The chapter in which he makes his case for literature as reverie is an odd one, less of a philosophical argument and more a blend of literature, psychology–particularly along Jungian themes, and sociology, with side trips into discussions of duality (more on the masculine and feminine), the physiology of sleep/dreaming, alchemy (more Jung!), Strindberg, Goethe, Nietzsche, Henri Bosco, and Balzac.

I prefer the chapters on either side of this one (on words and on childhood). But this section made me consider the books I have re-read in my lifetime, and the idea of dreaming with literature. And the lovely idea of books as “psychologically alive.” What a terrific observation!

When I was a child, I preferred reading the next book to re-reading a favorite, although there were a few books I read over, more than once in some cases. As I read my way through high school and college, my inclination toward novelty continued. Why spend time reading books I had already read? The dreaming-with the book aspect Bachelard describes did happen for me, but the reflection lasted only as long as my engagement with each text. I was not a “close reader,” and as a result it was easy to get wrapped up in the dream-world when I read fiction. Still, the dream was the book’s dream, not my own. Closer reading is what leads to reverie, I think: re-reading and reflecting.

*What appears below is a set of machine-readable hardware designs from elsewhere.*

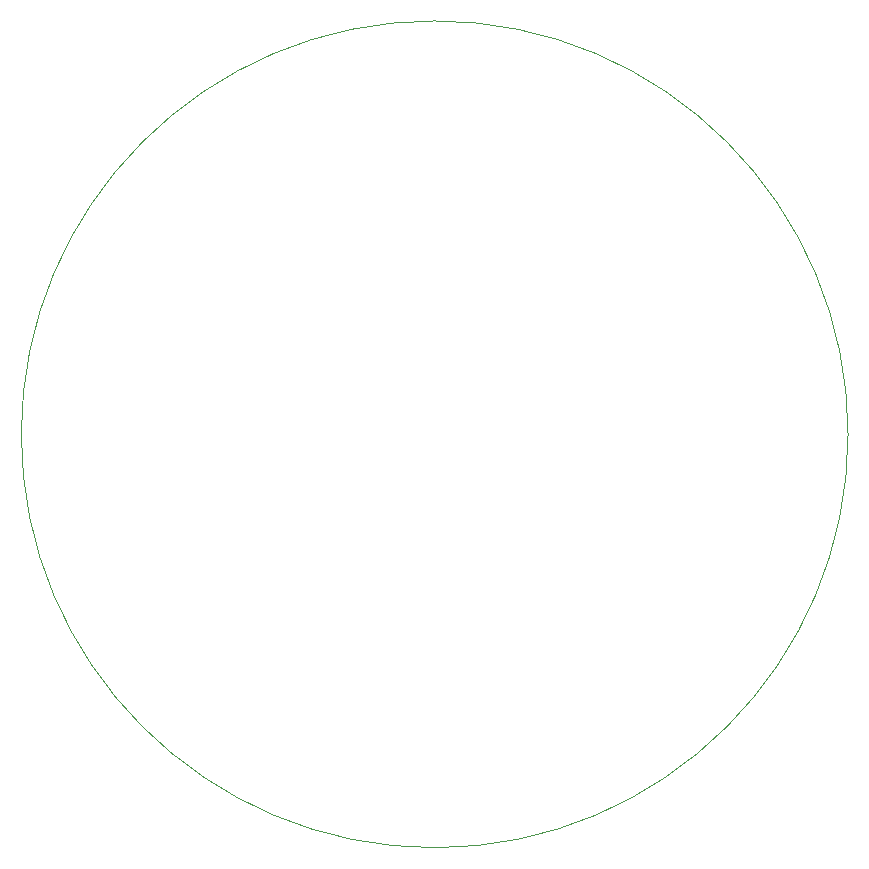
<source format=gm1>
G04 #@! TF.GenerationSoftware,KiCad,Pcbnew,6.0.11+dfsg-1*
G04 #@! TF.CreationDate,2025-03-20T11:06:45-04:00*
G04 #@! TF.ProjectId,foc-board,666f632d-626f-4617-9264-2e6b69636164,rev?*
G04 #@! TF.SameCoordinates,Original*
G04 #@! TF.FileFunction,Profile,NP*
%FSLAX46Y46*%
G04 Gerber Fmt 4.6, Leading zero omitted, Abs format (unit mm)*
G04 Created by KiCad (PCBNEW 6.0.11+dfsg-1) date 2025-03-20 11:06:45*
%MOMM*%
%LPD*%
G01*
G04 APERTURE LIST*
G04 #@! TA.AperFunction,Profile*
%ADD10C,0.100000*%
G04 #@! TD*
G04 APERTURE END LIST*
D10*
X142466000Y-95972000D02*
G75*
G03*
X142466000Y-95972000I-35000000J0D01*
G01*
M02*

</source>
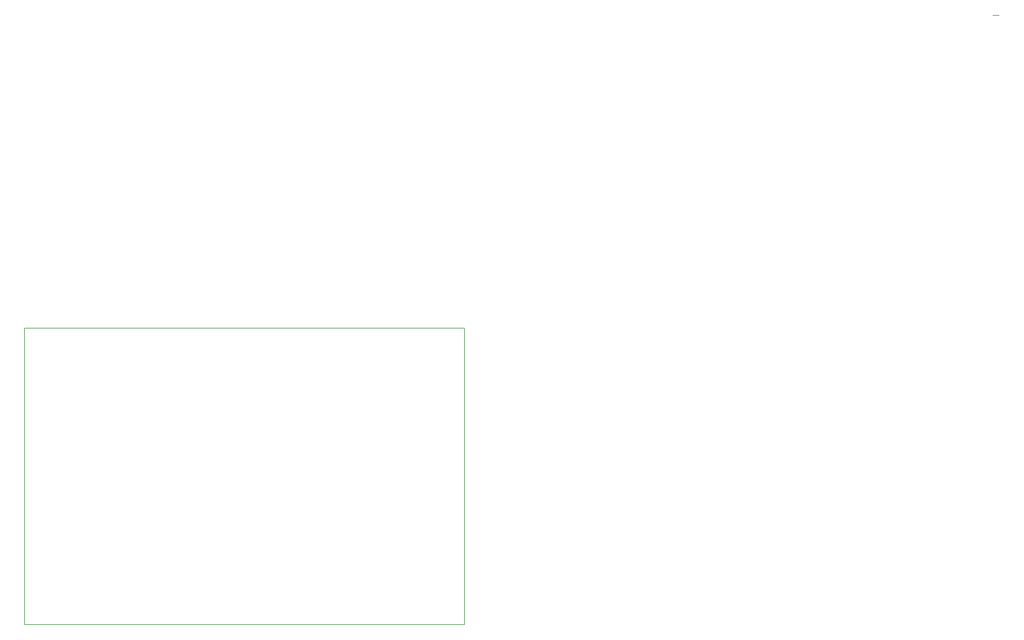
<source format=gbr>
G04 #@! TF.FileFunction,Profile,NP*
%FSLAX46Y46*%
G04 Gerber Fmt 4.6, Leading zero omitted, Abs format (unit mm)*
G04 Created by KiCad (PCBNEW 4.0.4-stable) date 09/22/17 06:06:28*
%MOMM*%
%LPD*%
G01*
G04 APERTURE LIST*
%ADD10C,0.100000*%
%ADD11C,0.150000*%
G04 APERTURE END LIST*
D10*
D11*
X297180000Y0D02*
X295402000Y0D01*
X147574000Y-170675000D02*
X147574000Y-87624939D01*
X24475000Y-170688000D02*
X147575000Y-170688000D01*
X24475000Y-87624967D02*
X24475000Y-170688024D01*
X147575008Y-87630000D02*
X24475000Y-87630000D01*
M02*

</source>
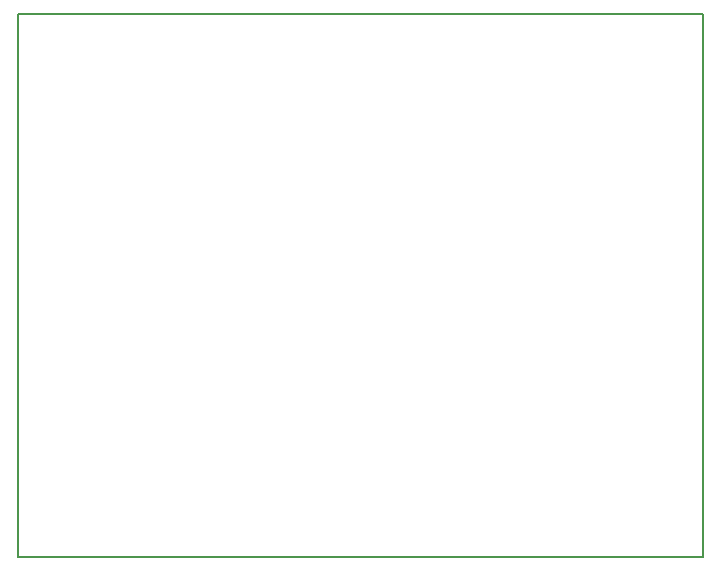
<source format=gm1>
G04 #@! TF.GenerationSoftware,KiCad,Pcbnew,8.0.6*
G04 #@! TF.CreationDate,2025-01-13T19:20:44-05:00*
G04 #@! TF.ProjectId,yy_CAN_board,79795f43-414e-45f6-926f-6172642e6b69,1.0*
G04 #@! TF.SameCoordinates,Original*
G04 #@! TF.FileFunction,Profile,NP*
%FSLAX46Y46*%
G04 Gerber Fmt 4.6, Leading zero omitted, Abs format (unit mm)*
G04 Created by KiCad (PCBNEW 8.0.6) date 2025-01-13 19:20:44*
%MOMM*%
%LPD*%
G01*
G04 APERTURE LIST*
G04 #@! TA.AperFunction,Profile*
%ADD10C,0.150000*%
G04 #@! TD*
G04 APERTURE END LIST*
D10*
X112000000Y-133000000D02*
X170000000Y-133000000D01*
X112000000Y-133000000D02*
X112000000Y-87000000D01*
X170000000Y-133000000D02*
X170000000Y-87000000D01*
X112000000Y-87000000D02*
X170000000Y-87000000D01*
M02*

</source>
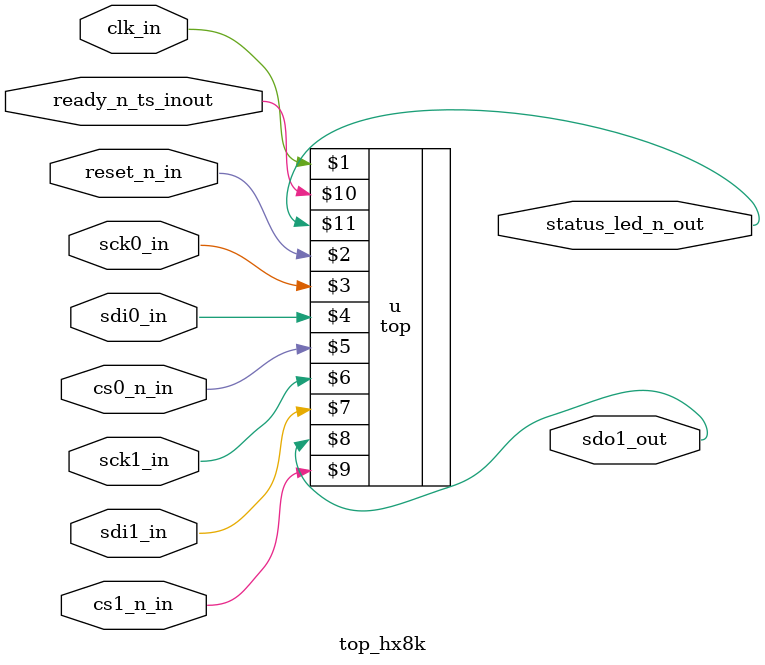
<source format=v>
module top_hx8k
(
  clk_in,
  reset_n_in,
  // Global data
  sck0_in,
  sdi0_in,
  cs0_n_in,
  // Daisy data
  sck1_in,
  sdi1_in,
  sdo1_out,
  cs1_n_in,
  // Success flags
  ready_n_ts_inout,
  // Indicators
  status_led_n_out
);

    parameter POOL_SIZE       = 2;
    parameter POOL_SIZE_LOG2  = 1;
    parameter BASE_DIFFICULTY = 64;

    // 12 MHz ~ 56.25 MHz
    parameter PLL_DIVR = 4'b0000;
    parameter PLL_DIVF = 7'b1001010;
    parameter PLL_DIVQ = 3'b100;

    // Inputs and Outputs

    input wire clk_in;

    input wire reset_n_in;

    input wire sck0_in;
    input wire sdi0_in;
    input wire cs0_n_in;

    input wire sck1_in;
    input wire sdi1_in;
    output wire sdo1_out;
    input wire cs1_n_in;

    inout wire ready_n_ts_inout;

    output wire status_led_n_out;

    top #(
      .POOL_SIZE(POOL_SIZE),
      .POOL_SIZE_LOG2(POOL_SIZE_LOG2),
      .BASE_DIFFICULTY(BASE_DIFFICULTY),
      .PLL_DIVR(PLL_DIVR),
      .PLL_DIVF(PLL_DIVF),
      .PLL_DIVQ(PLL_DIVQ)
    )
    u (
      clk_in,
      reset_n_in,
      // Global data
      sck0_in,
      sdi0_in,
      cs0_n_in,
      // Daisy data
      sck1_in,
      sdi1_in,
      sdo1_out,
      cs1_n_in,
      // Success flags
      ready_n_ts_inout,
      // Indicators
      status_led_n_out
    );

endmodule

</source>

It was poetry that taught me to read more closely, to re-read, to dream with the text, to find true reverie in the process of reading. Poetry has always felt psychologically alive to me, and I agree that one is never finished reading a great poem. Or a great book.

I find I must also concur with Bachelard that “one of the functions of reverie is to liberate us from the burdens of life.” Nothing like a daydream, or a great piece of literature or art, to free us–however temporarily–from the things that weigh us down.